> Provided data:
^^^^^^^^^^^^^^^^
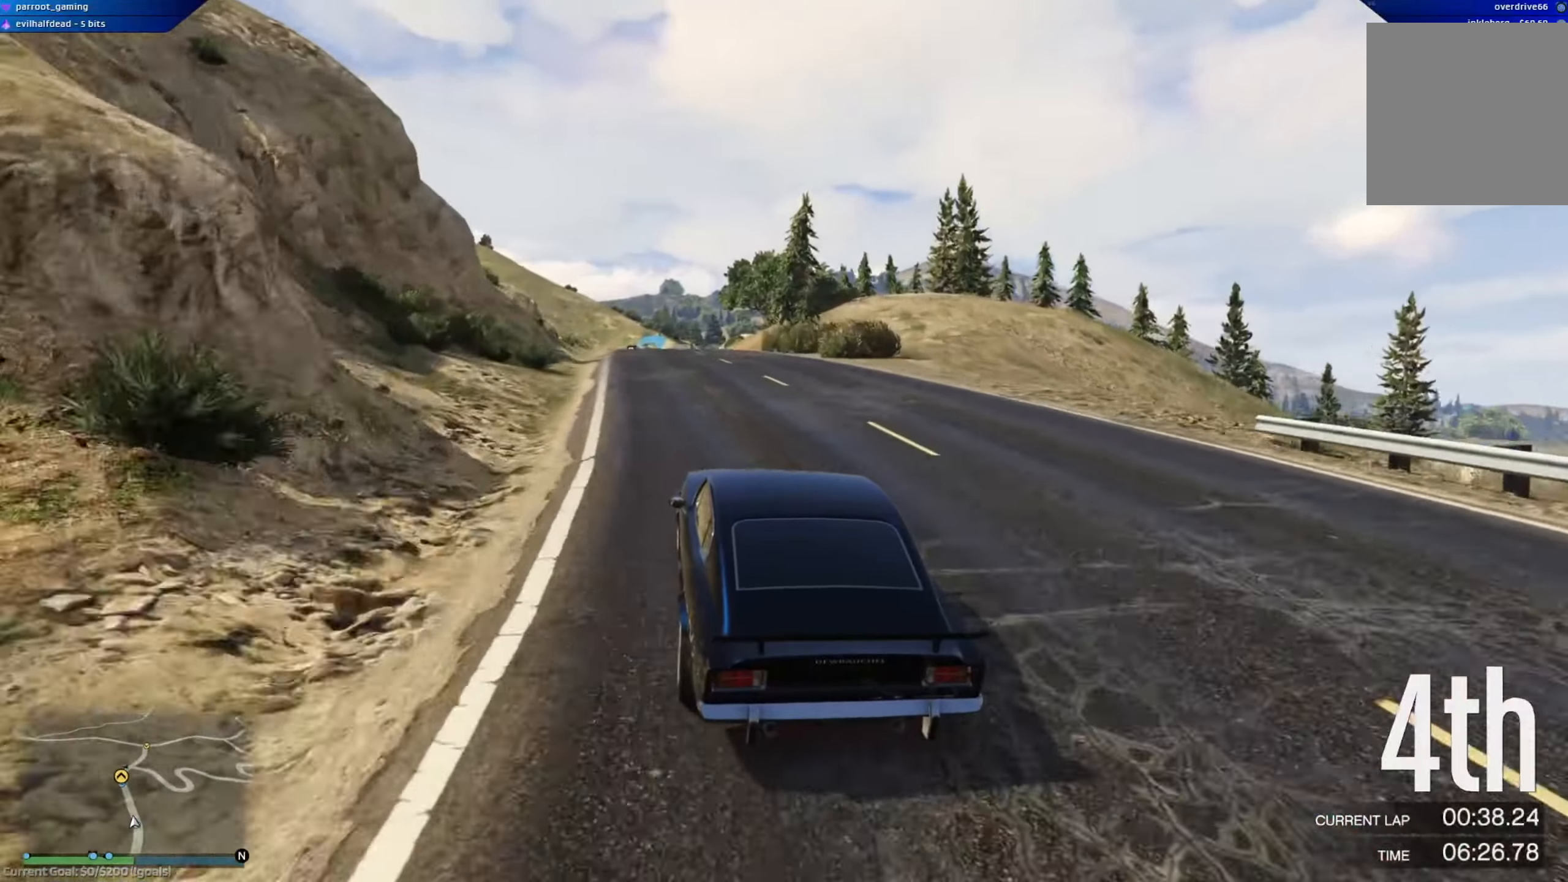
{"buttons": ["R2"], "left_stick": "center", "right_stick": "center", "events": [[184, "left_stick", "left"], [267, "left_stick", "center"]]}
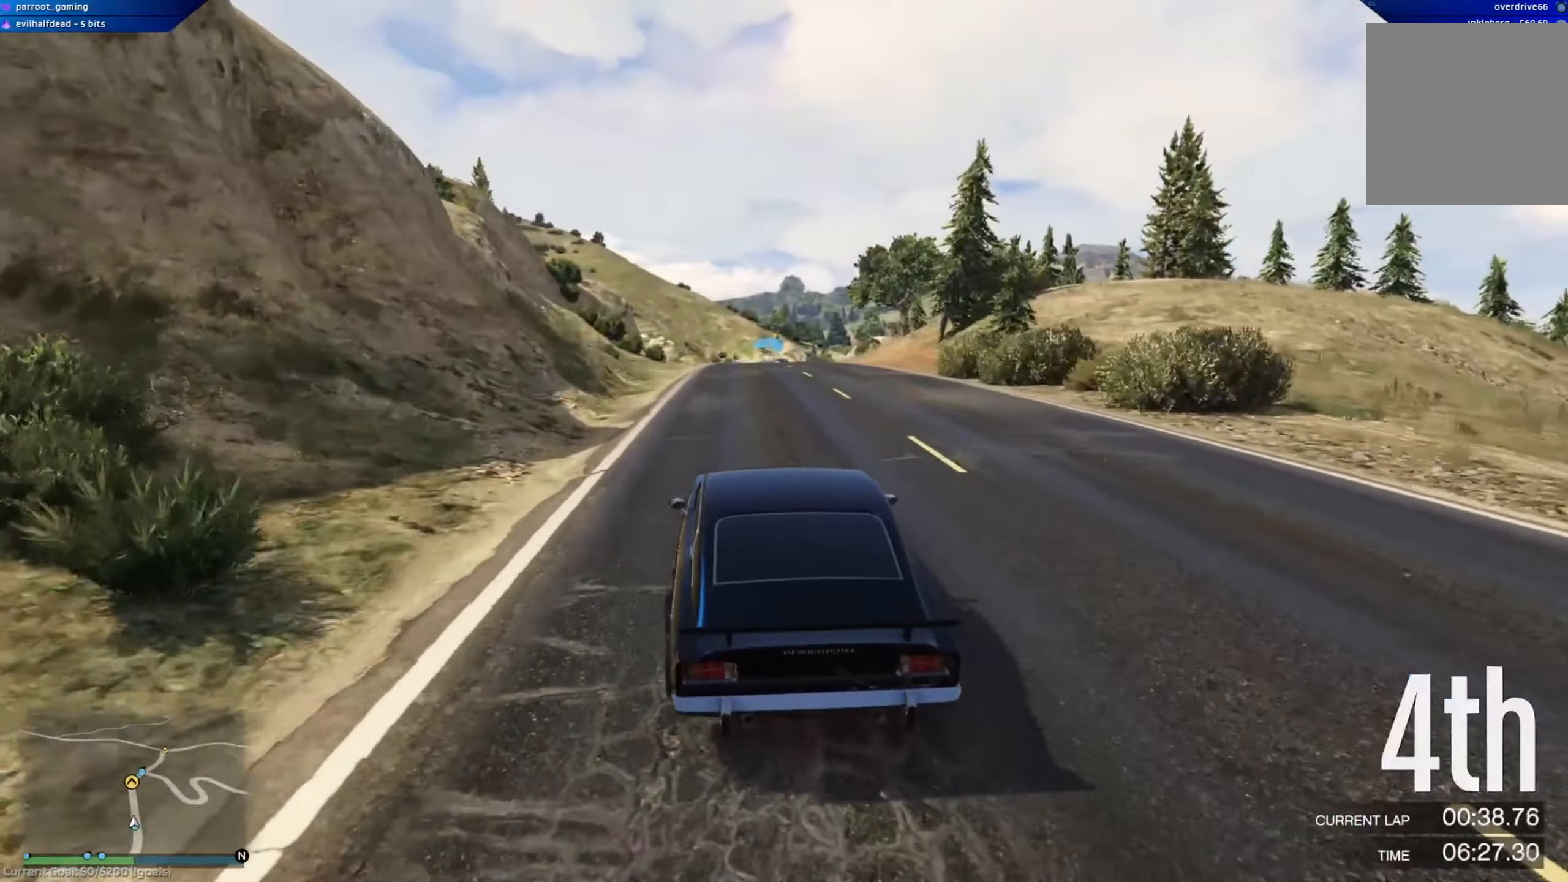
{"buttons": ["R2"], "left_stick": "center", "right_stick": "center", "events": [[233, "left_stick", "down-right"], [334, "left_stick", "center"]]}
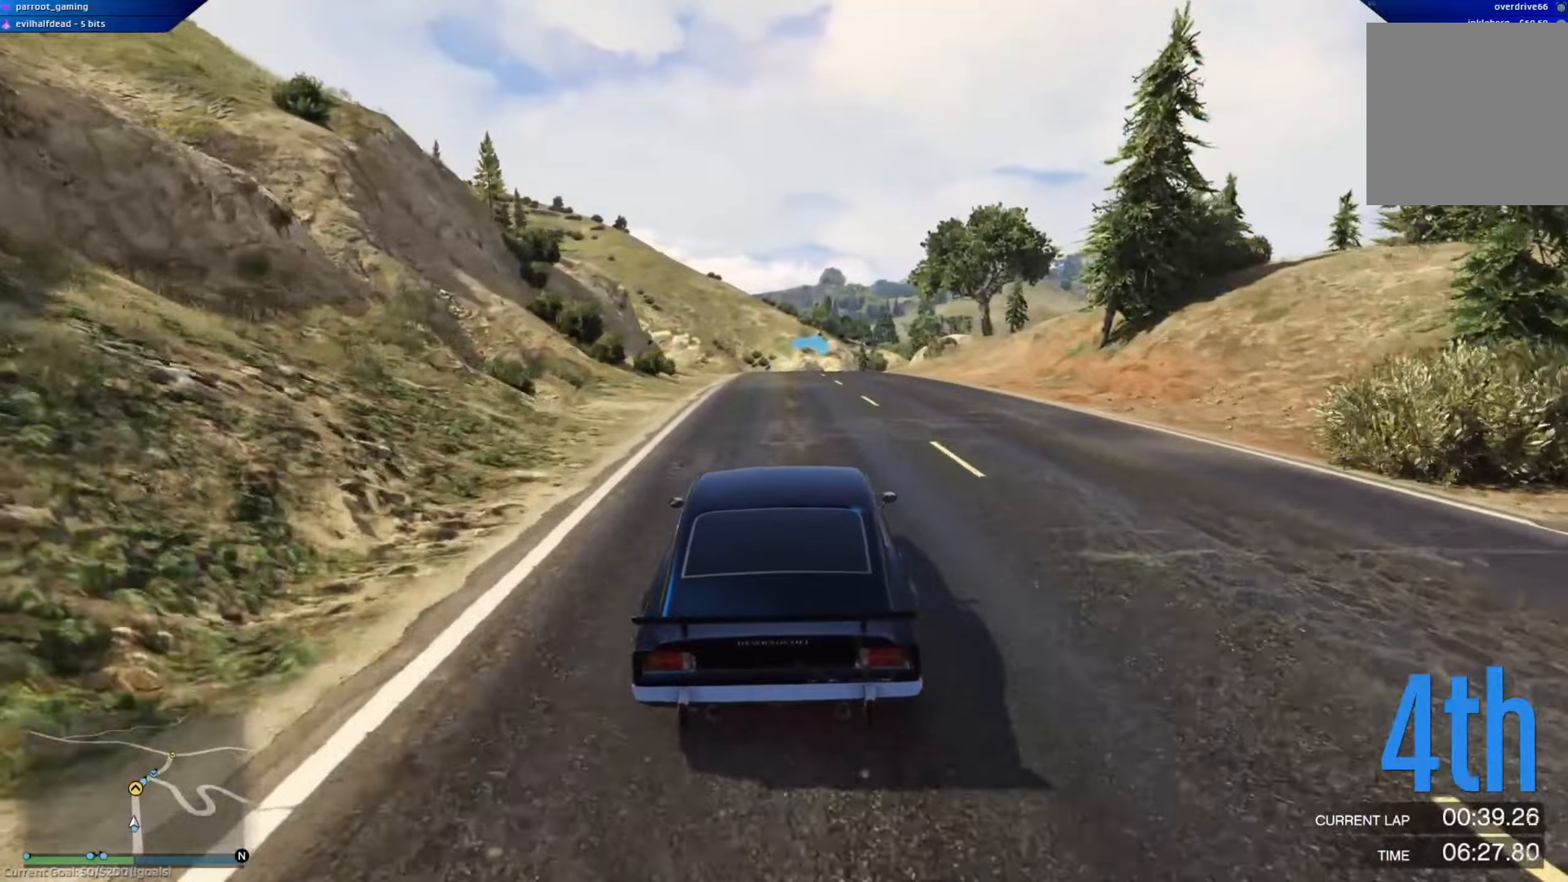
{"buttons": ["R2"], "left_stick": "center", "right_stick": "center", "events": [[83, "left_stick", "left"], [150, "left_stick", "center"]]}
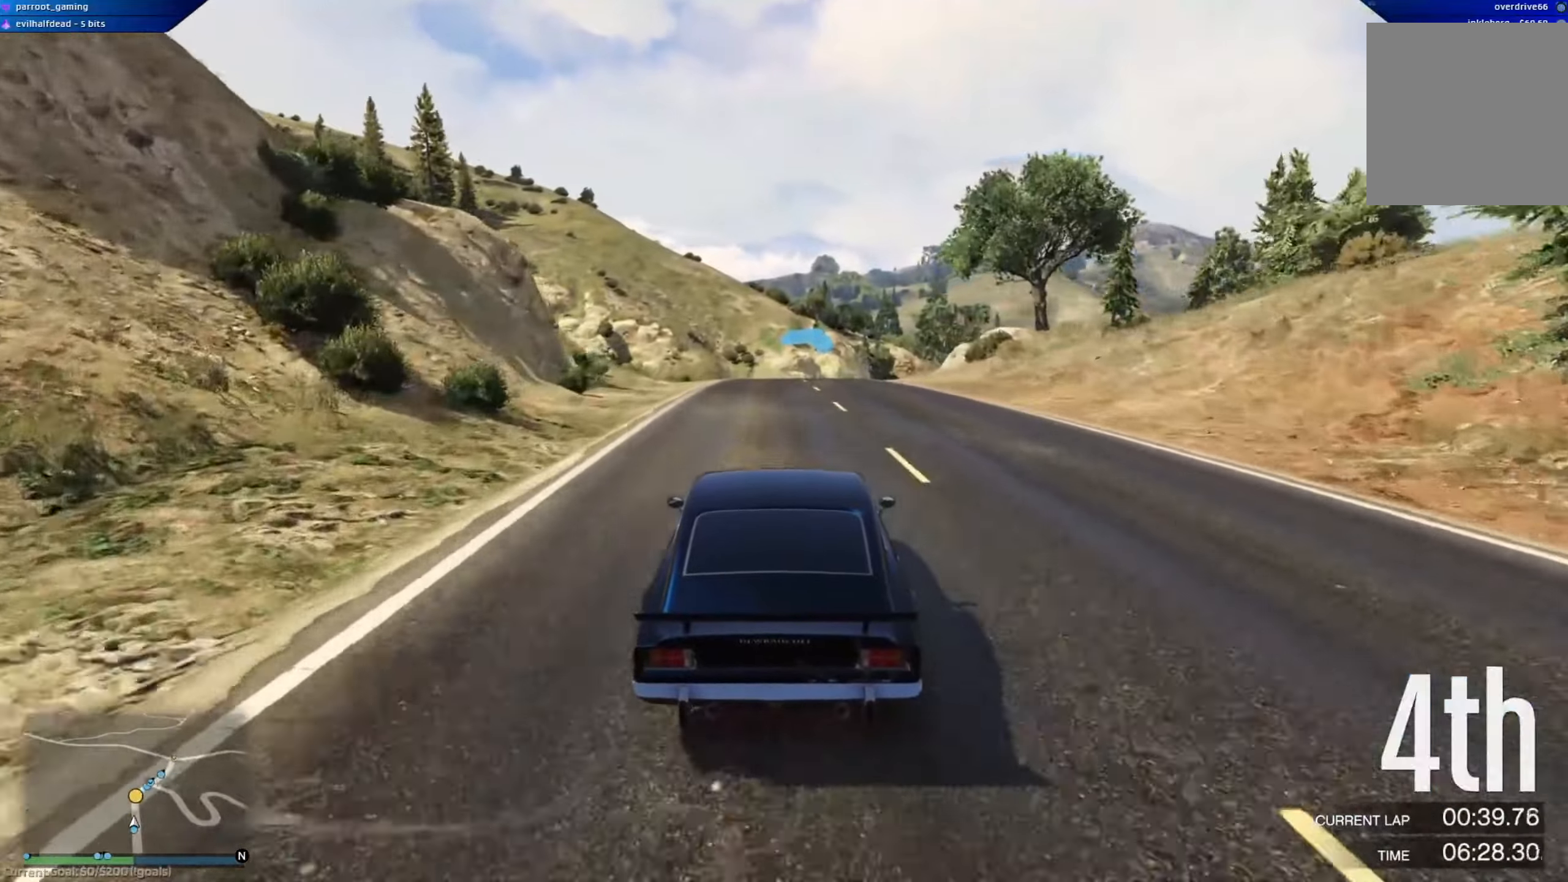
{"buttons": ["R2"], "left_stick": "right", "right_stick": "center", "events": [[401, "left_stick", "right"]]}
^^^^^^^^^^^^^^^^
> Work request:
Leave out the pictures and give the listing above again exactly.

> Result:
{"buttons": ["R2"], "left_stick": "center", "right_stick": "center", "events": [[184, "left_stick", "left"], [267, "left_stick", "center"]]}
{"buttons": ["R2"], "left_stick": "center", "right_stick": "center", "events": [[233, "left_stick", "down-right"], [334, "left_stick", "center"]]}
{"buttons": ["R2"], "left_stick": "center", "right_stick": "center", "events": [[83, "left_stick", "left"], [150, "left_stick", "center"]]}
{"buttons": ["R2"], "left_stick": "right", "right_stick": "center", "events": [[401, "left_stick", "right"]]}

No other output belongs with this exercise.